### Excerpt
= = =
I think that
Simon Yates' victory in the
Giro d'Italia 2025 has a lot of merit after 2018, that
Richard Carapaz's return to fight for a grand tour is commendable and that the breakthrough of
Isaac del Toro is wonderful, but I think that a 21-day grand tour should ask for more than what has happened in the recent corsa rosa, which in my
opinion was decided in a couple of sterrato sectors and that the rest of thousands of kilometers were rather useless.
Our colleagues at
CiclismoAlDia analyzed the most recent Corsa Rosa and one of the main points to take away from the race was that the two stages in which the race was decided, were the ones that featured the sterrato sectors. The first key moment of the race, the one that allowed the three riders mentioned above to play it out, was the crash in the ninth stage, the mini Strade Bianche, of
Primoz Roglic and
Juan Ayuso.
The two main favourites for the overall didn't lift their heads from then on, which caused the race to go crazy, with Del Toro taking seconds in several stages, Bernal attacking from far away and Carapaz believing it. That crash took the quality out of the Giro. It evened it down and meant that when the high mountains arrived, almost nothing happened. Until the sterrato.
= = =
### Written request 1
Answer these questions using the cycling passage:
(a) Whose victory in the Giro d'Italia 2025 is said to have a lot of merit after 2018?
(b) Which outlet analyzed the most recent Corsa Rosa?
(c) In which stage did Primoz Roglic and Juan Ayuso crash?
The cycling passage has no connection to the rows that follow it.

### Data entries
= = =
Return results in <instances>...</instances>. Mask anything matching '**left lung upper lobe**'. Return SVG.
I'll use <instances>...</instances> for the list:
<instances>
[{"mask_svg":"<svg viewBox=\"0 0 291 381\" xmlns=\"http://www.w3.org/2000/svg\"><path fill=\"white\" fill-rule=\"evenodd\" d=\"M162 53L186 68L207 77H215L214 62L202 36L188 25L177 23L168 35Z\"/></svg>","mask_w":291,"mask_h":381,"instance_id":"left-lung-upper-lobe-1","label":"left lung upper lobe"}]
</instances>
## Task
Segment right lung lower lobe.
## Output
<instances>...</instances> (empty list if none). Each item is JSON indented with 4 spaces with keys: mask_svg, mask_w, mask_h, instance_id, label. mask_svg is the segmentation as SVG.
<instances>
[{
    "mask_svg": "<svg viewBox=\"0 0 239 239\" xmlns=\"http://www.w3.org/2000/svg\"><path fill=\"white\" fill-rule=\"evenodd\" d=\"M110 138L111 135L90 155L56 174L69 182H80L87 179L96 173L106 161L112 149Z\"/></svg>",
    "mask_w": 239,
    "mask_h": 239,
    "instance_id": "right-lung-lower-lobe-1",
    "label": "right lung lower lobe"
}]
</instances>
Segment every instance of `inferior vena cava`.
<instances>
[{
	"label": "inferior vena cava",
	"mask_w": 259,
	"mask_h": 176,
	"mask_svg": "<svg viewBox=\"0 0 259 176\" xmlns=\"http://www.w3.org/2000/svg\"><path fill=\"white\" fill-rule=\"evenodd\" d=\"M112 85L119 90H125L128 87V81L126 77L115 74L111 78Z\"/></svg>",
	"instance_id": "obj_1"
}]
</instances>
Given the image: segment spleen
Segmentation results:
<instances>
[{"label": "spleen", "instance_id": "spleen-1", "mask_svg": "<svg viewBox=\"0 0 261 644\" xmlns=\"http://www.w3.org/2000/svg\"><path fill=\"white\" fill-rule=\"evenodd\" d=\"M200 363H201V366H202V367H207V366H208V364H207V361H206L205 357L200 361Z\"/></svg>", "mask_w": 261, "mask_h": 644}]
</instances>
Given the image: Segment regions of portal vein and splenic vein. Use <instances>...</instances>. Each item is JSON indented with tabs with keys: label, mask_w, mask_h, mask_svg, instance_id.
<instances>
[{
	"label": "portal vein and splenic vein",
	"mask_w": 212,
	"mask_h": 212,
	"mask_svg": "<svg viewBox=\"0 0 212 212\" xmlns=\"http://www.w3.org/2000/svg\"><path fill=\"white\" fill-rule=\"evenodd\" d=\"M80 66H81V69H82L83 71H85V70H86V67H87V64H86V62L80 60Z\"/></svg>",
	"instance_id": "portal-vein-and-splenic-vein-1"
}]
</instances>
= = =
### Written request 2
Report every line of the rows that contains the string "portal". Treat uppercase and lowercase as different.

### Written solution 1
(a) Simon Yates
(b) CiclismoAlDia
(c) The ninth stage, the mini Strade Bianche

### Written solution 2
Given the image: Segment regions of portal vein and splenic vein. Use <instances>...</instances>. Each item is JSON indented with tabs with keys: label, mask_w, mask_h, mask_svg, instance_id.
	"label": "portal vein and splenic vein",
	"instance_id": "portal-vein-and-splenic-vein-1"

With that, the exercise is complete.